» **EXTRACT TO READ**

■ ■ ■ ■ ■

Search code examples
apache-sparkpysparkazure-cosmosdbspark-streamingazure-eventhub

Unable to write streaming multiple records in Cosmos db


I am able to write the data in Cosmos DB being sent to Eventhub by the TelcoGenerator app. But it's getting one record(after refresh) in the cosmos at one time. Here is the code snippet

df = spark \
  .readStream \
  .format("eventhubs") \
  .options(**ehConf) \
  .load()


def write2Cosmos (df2, batchid):
    df2.withColumn("batchId",current_timestamp())\
        .write.format("cosmos.oltp").option("spark.synapse.linkedService", "<LinkedServiceName>")\
        .option("spark.cosmos.container", "<DatabaseName>")\
        .mode('append')\
        .save()


df = df.withColumn("body", df["body"].cast("string"))

from pyspark.sql.functions import json_tuple
df=df.select(json_tuple(col("body"),"RecordType","SwitchNum")) \
    .toDF("id","SwitchNum")

streamQuery = df\
    .writeStream\
    .foreachBatch(write2Cosmos) \
    .option("checkpointLocation", "/mnt/temp")\
    .outputMode("append")\
    .start()
streamQuery.awaitTermination()

Any pointers to load the whole data(Till the streaming runs)?

Screengrab for input data enter image description here

Screengrab for Cosmos data with only one record enter image description here


Solution

  • Try changing the partition column which has multiple values. Try changing to the SwitchNum column as below:

      from pyspark.sql.functions import json_tuple
      df=df.select(json_tuple(col("body"),"RecordType","SwitchNum")) \
        .toDF("RecordType","id")

■ ■ ■ ■ ■

» **SHORT EXERCISE 1**
Return each line in the listing below that contains the string "dist". Case counts.

■ ■ ■ ■ ■

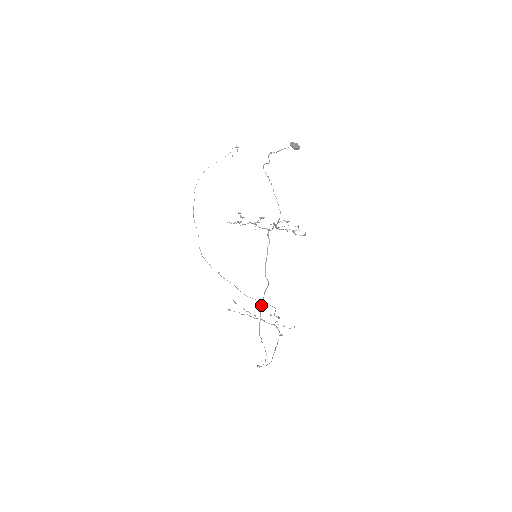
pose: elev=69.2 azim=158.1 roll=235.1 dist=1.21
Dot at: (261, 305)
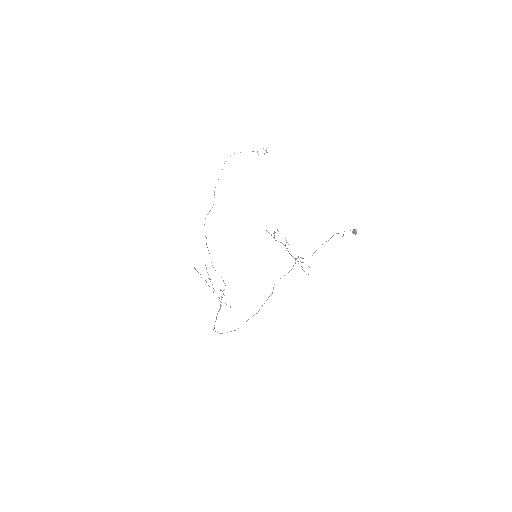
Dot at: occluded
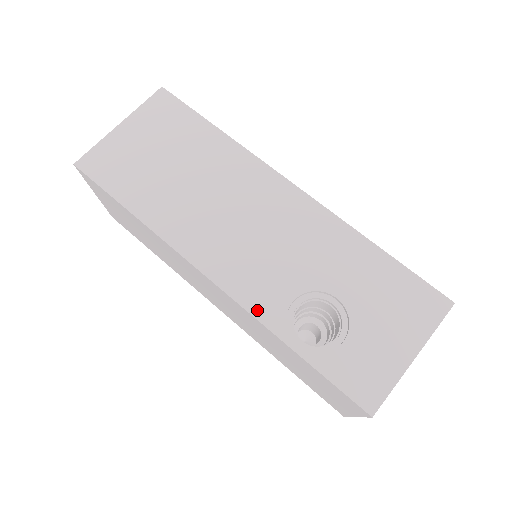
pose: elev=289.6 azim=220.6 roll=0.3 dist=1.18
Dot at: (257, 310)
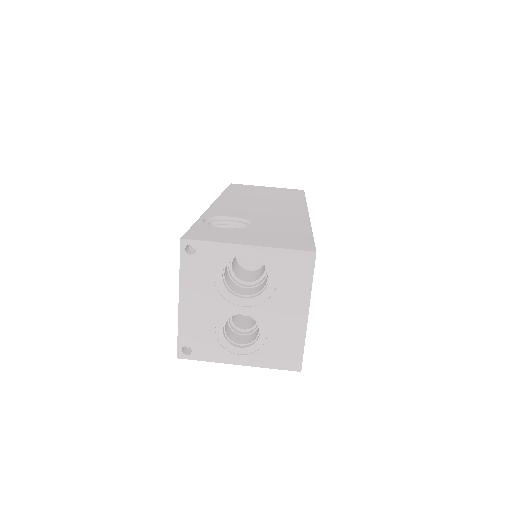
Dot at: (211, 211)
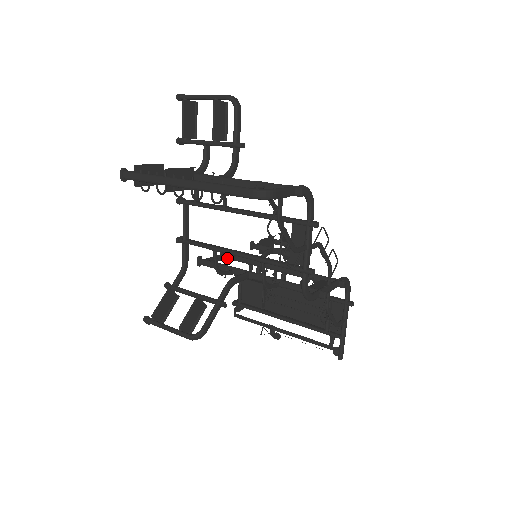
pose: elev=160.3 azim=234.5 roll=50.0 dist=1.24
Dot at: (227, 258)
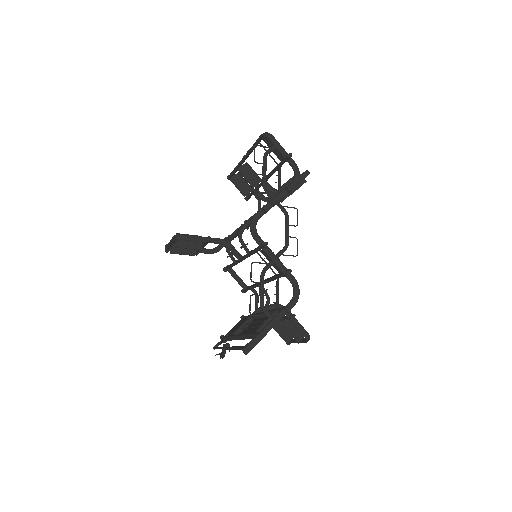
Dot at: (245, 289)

■ ■ ■ ■ ■

» **SHORT EXERCISE 2**
Summarize the forum thread in two sentences.

» **CORRECT ANSWER 1**
pose: elev=69.2 azim=158.1 roll=235.1 dist=1.21
pose: elev=289.6 azim=220.6 roll=0.3 dist=1.18
pose: elev=160.3 azim=234.5 roll=50.0 dist=1.24

» **CORRECT ANSWER 2**
A user writing Event Hubs data from the TelcoGenerator app into Cosmos DB with a PySpark streaming job gets only one record in Cosmos at a time and asks how to load all the data while the stream runs. The solution suggests changing to a partition column with multiple values, mapping SwitchNum rather than RecordType to the id column.